§ GIVEN RECORDS:
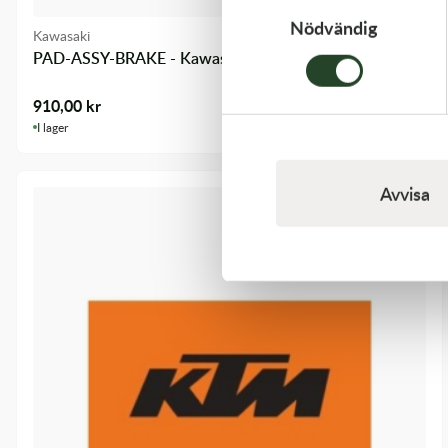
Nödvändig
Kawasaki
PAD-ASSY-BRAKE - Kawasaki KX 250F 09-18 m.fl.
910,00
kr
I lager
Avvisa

--

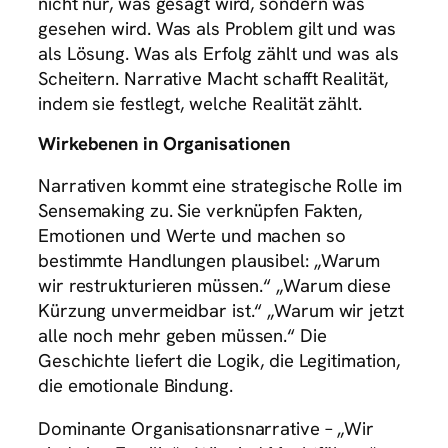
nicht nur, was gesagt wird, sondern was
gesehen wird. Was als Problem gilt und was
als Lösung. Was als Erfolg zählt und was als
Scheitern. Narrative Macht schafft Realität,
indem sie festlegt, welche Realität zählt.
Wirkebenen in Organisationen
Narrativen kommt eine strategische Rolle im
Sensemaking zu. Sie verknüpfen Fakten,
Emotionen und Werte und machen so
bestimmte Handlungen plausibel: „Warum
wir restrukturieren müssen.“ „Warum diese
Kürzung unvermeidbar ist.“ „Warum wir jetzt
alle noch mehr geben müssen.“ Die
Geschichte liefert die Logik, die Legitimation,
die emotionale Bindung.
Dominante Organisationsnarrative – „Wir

==

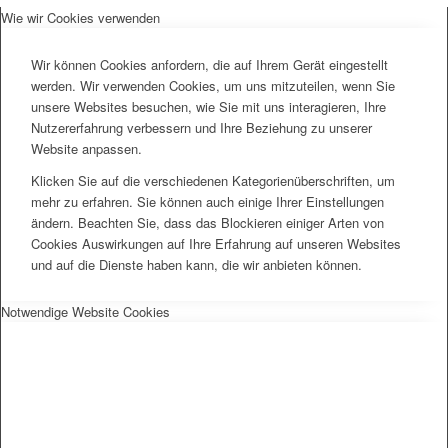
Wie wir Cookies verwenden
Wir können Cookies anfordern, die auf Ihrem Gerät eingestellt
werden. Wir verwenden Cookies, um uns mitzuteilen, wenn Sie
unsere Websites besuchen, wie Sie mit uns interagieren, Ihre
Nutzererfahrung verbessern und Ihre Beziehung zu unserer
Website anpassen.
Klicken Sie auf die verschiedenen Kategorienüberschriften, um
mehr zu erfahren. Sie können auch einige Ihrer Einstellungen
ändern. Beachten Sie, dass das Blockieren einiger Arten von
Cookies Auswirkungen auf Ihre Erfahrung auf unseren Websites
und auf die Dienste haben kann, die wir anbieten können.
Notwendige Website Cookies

§ WHAT THE TASK ASKS: Wherever a line above contains the string "Websites", copy that line.

§ TASK ANSWER:
unsere Websites besuchen, wie Sie mit uns interagieren, Ihre
Cookies Auswirkungen auf Ihre Erfahrung auf unseren Websites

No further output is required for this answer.